Poland Table of Contents
Cardinal Józef Glemp, leader of the Polish Roman Catholic
Courtesy Reverend Edward Mroczynski, S.Ch.
For four decades before the historic Round Table Agreement, Poland had three legal political parties: the ruling communist PZPR and its two subservient coalition partners, the United Peasant Party and the Democratic Party. The first communist regime to gain power had outlawed the major pre-World War II parties--National Democracy, the Labor Party, and the Polish Peasant Party (see Consolidation of Communist Power , ch. 1). The PZPR was formed in 1948 with the merger of the Polish United Workers' Party and the Polish Socialist Party. Realizing the lack of popular support for communism and public fears of Soviet domination, the Polish communists eschewed the term communist in their official name.

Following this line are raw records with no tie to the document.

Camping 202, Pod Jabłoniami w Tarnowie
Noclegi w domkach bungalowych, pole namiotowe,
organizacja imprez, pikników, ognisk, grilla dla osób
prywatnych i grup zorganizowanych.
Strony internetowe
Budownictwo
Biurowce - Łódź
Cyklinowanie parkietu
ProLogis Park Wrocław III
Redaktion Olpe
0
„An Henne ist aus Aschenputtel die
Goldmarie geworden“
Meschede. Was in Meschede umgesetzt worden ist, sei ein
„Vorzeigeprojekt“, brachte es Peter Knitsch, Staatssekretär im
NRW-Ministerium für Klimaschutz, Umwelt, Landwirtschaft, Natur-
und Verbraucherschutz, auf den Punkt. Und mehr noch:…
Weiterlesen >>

In return for acknowledging the leading role of the PZPR, the two major coalition partners and three smaller Catholic associations received a fixed number of seats in the Sejm. Although one of the latter category, Znak, was technically an independent party, its allotment of five seats gave it very limited influence. Typically, the United Peasant Party held 20 to 25 percent of the Sejm seats and the Democratic Party received about 10 percent. Despite the nominal diversity of the Sejm, the noncommunist parties had little impact, and the Sejm was essentially a rubber-stamp body that enacted legislation approved by the central decision-making organs of the PZPR. Following the Soviet model, political parties and religious associations, as well as all other mass organizations, labor unions, and the press only transmitted policy and programs from the central PZPR hierarchy to Polish society.

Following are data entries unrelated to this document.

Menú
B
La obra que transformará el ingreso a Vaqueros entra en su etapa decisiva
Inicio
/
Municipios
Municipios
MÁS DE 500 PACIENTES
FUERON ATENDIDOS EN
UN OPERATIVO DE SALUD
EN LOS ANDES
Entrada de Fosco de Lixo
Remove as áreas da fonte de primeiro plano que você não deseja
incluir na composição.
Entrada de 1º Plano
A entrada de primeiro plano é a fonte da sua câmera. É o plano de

The years 1956, 1968, 1970, 1976, and 1980 were turning points in the evolution of organized political opposition in Poland. With the death of the Stalinist Boleslaw Beirut in 1956, Poland entered a brief period of de-Stalinization. The PZPR relaxed its intimidation of the intelligentsia, artists, and the church (see The Polish Catholic Church and the State , ch. 2). The Znak group emerged and experimented as a semiautonomous vehicle of dialog between the PZPR and society. But with the Sovietorganized invasion of Czechoslovakia in 1968, the PZPR again suppressed dissent and expelled outspoken Znak delegates from the Sejm. The 1970 shipyard strikes, which claimed hundreds of victims, brought down the regime of Wladyslaw Gomulka (1956-70) and demonstrated the potential of workers to oppose unpopular PZPR policies (see The Gathering Crisis of People's Poland, 1956-80 , ch. 1). In 1976 the arrest of striking workers convinced a group of intellectuals, led by Jacek Kuron and Adam Michnik, to form the Committee for Defense of Workers (Komitet Obrony Robotników--KOR), the most successful opposition group until Solidarity.